William James (1842 – 1910), der amerikanische Psychologe und Philosoph, Frederic W. H. Myers (1843 – 1901), der englische Dichter und Parapsychologe, und Henri Bergson (1859 – 1941), französischer Philosoph und Nobelpreisträger für Literatur, haben zahlreiche Belege dafür vorgelegt, dass das Bewusstsein sich vom physischen Körper trennen kann, und es eine nachtodliche Kontinuität des Bewusstseins gibt.

Diese Thesen sind in den 20er- und 30er-Jahren des 20. Jahrhunderts nahezu ganz in Vergessenheit geraten. Diese Zeit war geprägt von den plakativen Thesen Friedrich Nietzsches und Bertrand Russels und von Materialismus und Positivismus.

In neuerer Zeit machte John Searle (*1932), einer der renommiertesten Gegenwartsphilosophen, im Jahre 2004 darauf aufmerksam, dass „der Materialismus“ „in einem gewissen Sinn die Religion unserer Zeit“ ist, zumindest für die meisten „professionellen Experten“, die „auf den Gebieten der Philosophie, Psychologie, Bewusstseinsforschung und anderen Disziplinen“ tätig sind, die sich mit der Erforschung des Geistes („mind“) befassen. Der Materialismus wird von diesen Experten „akzeptiert, ohne ihn zu hinterfragen und er bildet den Rahmen, innerhalb dessen andere Fragen gestellt, angesprochen und beantwortet werden“.

Wenn wir nun die Transmissionshypothese auf den oben geschilderten Fall Käthe anwenden, dann erscheint Übertragung zumindest in eine Richtung gestört. Die terminale Geistesklarheit zeigt, dass die Umweltinformationen in Form des Liedes offensichtlich aufgenommen wurden. Ein übergeordnetes Bewusstsein hat möglicherweise alles „mitbekommen“, aber die Verbindung zur Steuerung des Körpers war gestört.
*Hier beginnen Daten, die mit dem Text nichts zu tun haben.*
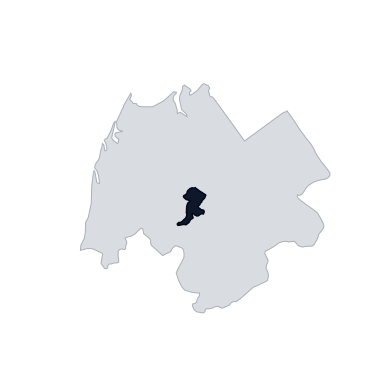 Offouè-Onoyè, Ogooué-Lolo, Gabon (highlighted), rotated 54°
{"feature_id": "22940354B26580795617541", "entity_name": "Offouè-Onoyè", "entity_type": "district", "adm_level": 2, "iso_a3": "GAB", "parent_name": "Gabon", "parent_adm1": "Ogooué-Lolo", "projection": "albers", "projection_center": [11.91, -1.081], "detail": "fine", "context": "in_parent", "style": "filled", "palette": "ink", "viewbox_px": 384, "rotation_deg": 54, "n_neighbors": 0, "source": "geoboundaries", "source_scale": "gbopen_adm2", "svg_char_len": 5990}
<svg xmlns="http://www.w3.org/2000/svg" viewBox="0 0 384 384"><g transform="rotate(54 192 192)"><path d="M260.4,73.0L260.2,75.8L257.0,82.7L255.5,87.9L255.1,93.6L256.0,98.1L257.5,101.3L258.5,104.8L257.8,107.3L256.2,108.3L257.3,109.5L259.6,109.8L263.5,108.8L269.6,106.9L277.6,104.2L282.8,102.8L291.4,103.7L296.1,104.7L298.4,106.6L300.9,114.7L302.2,116.0L304.3,119.4L306.0,123.5L306.4,125.6L306.2,127.1L304.4,129.4L302.5,132.6L301.8,134.6L300.1,136.1L298.0,137.5L292.2,138.1L291.4,139.0L289.7,142.5L286.7,145.4L285.3,148.2L284.1,151.9L284.3,156.6L283.7,163.2L283.0,167.7L284.6,169.3L291.4,170.4L292.8,171.3L294.6,174.1L296.9,176.7L303.2,178.4L305.7,180.4L307.7,182.6L307.9,184.4L306.5,191.7L305.1,198.6L305.6,203.9L306.1,208.9L306.8,216.3L306.5,220.8L304.7,223.5L304.7,225.7L305.5,228.3L303.9,235.4L302.9,236.6L300.1,238.0L298.6,239.9L298.1,242.9L296.6,247.0L295.0,248.5L295.0,250.5L296.5,251.9L296.5,254.0L293.7,256.6L292.0,258.5L288.3,259.5L284.0,258.5L283.0,257.0L284.0,254.8L283.6,253.0L282.2,251.2L279.9,246.4L277.9,245.3L276.7,247.3L273.2,251.0L267.1,255.6L262.8,256.0L254.8,254.6L248.1,252.3L245.0,246.8L243.0,242.3L240.2,237.0L237.0,234.5L233.6,232.9L232.0,232.8L227.2,235.7L225.7,236.9L225.7,239.3L226.2,241.6L226.9,242.7L227.6,244.2L227.4,246.5L226.6,249.6L226.3,253.0L211.0,256.3L208.3,255.1L206.4,253.6L204.1,253.8L197.4,255.6L195.0,254.4L192.6,253.5L191.5,254.2L191.4,255.7L192.5,263.6L192.1,266.6L190.6,270.6L189.9,273.3L193.9,274.0L195.4,275.3L196.8,277.3L198.8,279.2L198.9,280.3L196.7,282.4L195.9,284.9L197.0,286.9L199.7,289.0L203.8,291.2L205.7,292.6L205.5,293.9L203.7,296.7L203.0,299.1L201.7,301.2L201.9,303.1L203.8,304.9L203.6,306.6L202.3,307.8L199.8,307.5L197.7,307.7L195.8,307.2L189.8,300.9L188.5,300.7L179.9,305.6L177.7,307.6L176.0,310.4L173.6,316.6L169.6,313.0L166.2,306.4L162.3,302.4L154.0,295.8L151.7,291.0L142.2,280.4L128.5,269.8L118.6,260.6L117.1,258.6L118.8,258.8L128.3,263.4L129.6,262.9L130.7,261.8L126.6,259.4L122.7,257.6L119.0,256.4L115.3,256.5L113.2,254.5L111.8,251.6L111.2,249.0L109.5,246.4L104.3,240.9L103.0,238.8L100.1,236.0L101.9,235.6L107.5,238.3L108.0,237.2L107.5,235.6L101.8,233.0L98.8,232.8L98.1,231.0L98.5,228.9L94.4,220.9L90.2,215.0L89.5,212.1L100.9,225.1L102.4,225.3L104.4,225.2L109.1,223.7L108.2,222.0L106.1,220.1L104.0,221.0L101.3,221.2L99.9,220.4L99.3,219.1L102.0,212.8L100.8,213.1L100.0,214.2L98.5,214.7L96.2,215.1L90.7,211.7L85.7,202.6L84.4,200.8L83.1,197.6L81.8,196.3L76.1,183.4L78.3,184.3L80.8,188.1L85.9,187.3L87.8,185.1L89.5,185.2L91.3,184.7L93.5,182.6L99.9,173.7L101.6,162.0L101.0,155.0L100.0,148.1L102.1,145.9L103.0,147.3L103.4,149.8L104.4,151.6L106.7,153.2L111.0,153.6L117.6,156.2L119.9,157.8L120.6,154.6L128.1,151.8L125.8,150.8L119.1,151.9L109.8,147.8L106.8,145.1L103.9,140.1L100.9,137.5L101.1,135.2L107.8,133.0L109.5,133.2L110.2,135.8L112.0,136.9L112.7,136.5L113.0,134.3L113.0,128.4L111.0,119.9L111.6,118.3L113.4,117.7L115.0,116.6L116.1,116.3L118.4,116.6L119.5,118.5L120.1,119.6L122.4,120.1L124.3,121.1L125.9,120.8L127.2,119.6L129.2,119.4L135.2,119.4L140.7,119.4L151.6,119.4L162.5,119.4L173.5,119.5L181.7,119.5L181.6,114.6L181.6,107.2L181.5,98.3L181.5,89.8L181.4,82.0L181.4,72.8L181.8,70.1L182.4,69.0L182.2,67.5L190.6,67.4L206.0,68.1L212.7,68.0L214.6,68.1L222.9,67.6L229.7,68.2L232.6,68.9L235.2,69.2L243.3,69.6L253.9,69.1L257.5,69.2L259.5,70.5L260.4,73.0Z" fill="#d9dde1" stroke="#a8b0b8" stroke-width="1"/><path d="M190.4,186.8L190.3,187.4L190.2,187.8L190.0,188.0L189.7,188.3L189.7,188.6L189.5,188.9L189.1,189.0L188.8,189.3L188.5,189.8L188.4,190.2L188.3,190.8L188.1,191.6L188.2,192.7L188.4,194.4L188.6,195.0L189.0,195.7L189.4,196.1L189.8,196.6L190.1,197.2L190.3,198.0L190.4,198.8L190.4,199.4L190.3,199.8L190.1,200.1L190.1,200.3L190.2,200.8L190.4,201.3L190.6,201.5L190.9,201.7L191.4,201.7L192.0,201.7L192.5,201.6L193.1,201.5L193.7,201.3L194.3,201.2L194.7,201.0L195.1,200.8L195.9,200.0L196.4,199.8L196.7,199.6L197.1,199.2L197.5,199.2L197.8,199.0L198.0,198.9L198.3,199.0L198.4,199.7L198.4,200.3L198.4,201.1L198.5,201.8L198.7,202.3L199.1,202.8L199.6,203.4L199.8,203.8L200.1,204.3L201.2,205.3L203.1,206.8L204.3,207.7L205.2,208.6L205.7,208.8L206.1,208.9L206.6,209.1L206.9,209.3L207.3,209.6L207.7,210.0L208.2,210.4L208.6,211.0L209.0,211.7L209.4,212.5L209.5,213.2L209.5,213.7L209.6,214.4L209.7,215.3L209.8,215.8L209.9,216.3L210.0,216.8L210.0,217.4L210.0,218.3L209.9,218.9L209.7,219.3L209.6,219.6L209.4,220.0L209.2,220.2L208.9,220.6L208.9,221.0L208.9,221.3L209.0,221.7L209.1,222.1L209.3,222.5L209.3,222.8L209.8,222.9L210.3,223.0L210.7,223.0L211.5,221.6L212.0,220.7L212.2,220.1L212.5,219.5L212.8,218.8L213.2,218.0L213.6,217.3L214.3,216.7L214.8,216.3L214.9,216.0L215.0,215.4L214.9,214.4L214.9,213.5L214.9,212.8L214.7,212.2L214.6,211.7L214.3,211.2L214.0,210.6L213.8,210.1L213.6,209.7L213.5,209.3L213.6,206.4L213.3,206.2L212.9,206.0L212.6,206.0L212.1,205.9L211.8,205.7L211.4,205.5L211.1,205.3L210.4,205.2L210.0,205.0L209.8,204.8L209.7,204.4L209.9,204.0L210.3,203.7L210.7,203.5L211.2,203.4L212.0,203.3L212.5,203.1L212.9,202.8L213.2,202.6L213.7,202.5L214.0,202.3L214.3,202.1L214.6,201.6L214.9,200.9L215.0,200.5L214.9,199.6L214.9,198.4L215.0,197.6L215.2,197.2L215.4,196.8L215.8,196.4L216.1,196.2L216.4,195.9L216.3,195.4L216.2,195.2L215.9,195.0L215.7,194.8L215.5,194.3L215.5,194.1L215.2,193.8L214.9,193.6L214.3,193.4L213.9,193.4L213.5,193.4L213.2,193.6L212.9,193.8L212.6,194.1L212.2,194.6L211.4,195.1L210.6,195.3L210.2,195.3L209.9,195.5L209.5,195.6L209.1,195.8L208.6,195.9L208.1,195.8L207.8,195.7L207.4,195.4L207.1,195.0L207.0,194.5L206.9,193.8L206.9,193.4L206.6,192.7L206.2,192.4L206.0,192.1L206.0,191.7L205.9,191.1L205.9,190.5L205.8,190.2L205.6,189.8L205.3,189.5L205.1,189.2L205.0,188.9L204.9,188.5L204.8,188.0L204.6,187.5L204.5,187.0L204.5,186.4L204.4,185.6L203.9,184.8L203.6,184.2L203.3,183.7L202.9,183.1L202.6,182.7L201.4,183.0L200.4,183.4L199.1,183.9L198.2,184.2L196.8,184.8L196.0,185.2L195.1,185.5L194.2,185.7L193.3,186.0L192.7,186.2L192.1,186.4L191.6,186.6L191.1,186.7L190.4,186.8Z" fill="#0f172a" stroke="#020617" stroke-width="1.5"/></g></svg>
Kurz vor dem Tod, war zumindest eine teilweise Verbindung da, sodass Käthe diesem Moment „würdevoll“ entgegentrat.

Wir stehen nun vor der seltsamen Situation, dass das derzeitige Paradigma zur Frage des Bewusstseins, die Produktionshypothese, viele Phänomene des Bewusstseins nicht befriedigend erklären kann und gleichzeitig wird die diese Themen viele besser abdeckende Transmissionshypothese ignoriert. Aber eine breite Annahme der Transmissionshypothese wäre mit einer Revolution des Weltbildes verbunden. Sie würde alle Lebensbereiche betreffen und mit einem umfassenden gesellschaftlichen Wandel verbunden sein.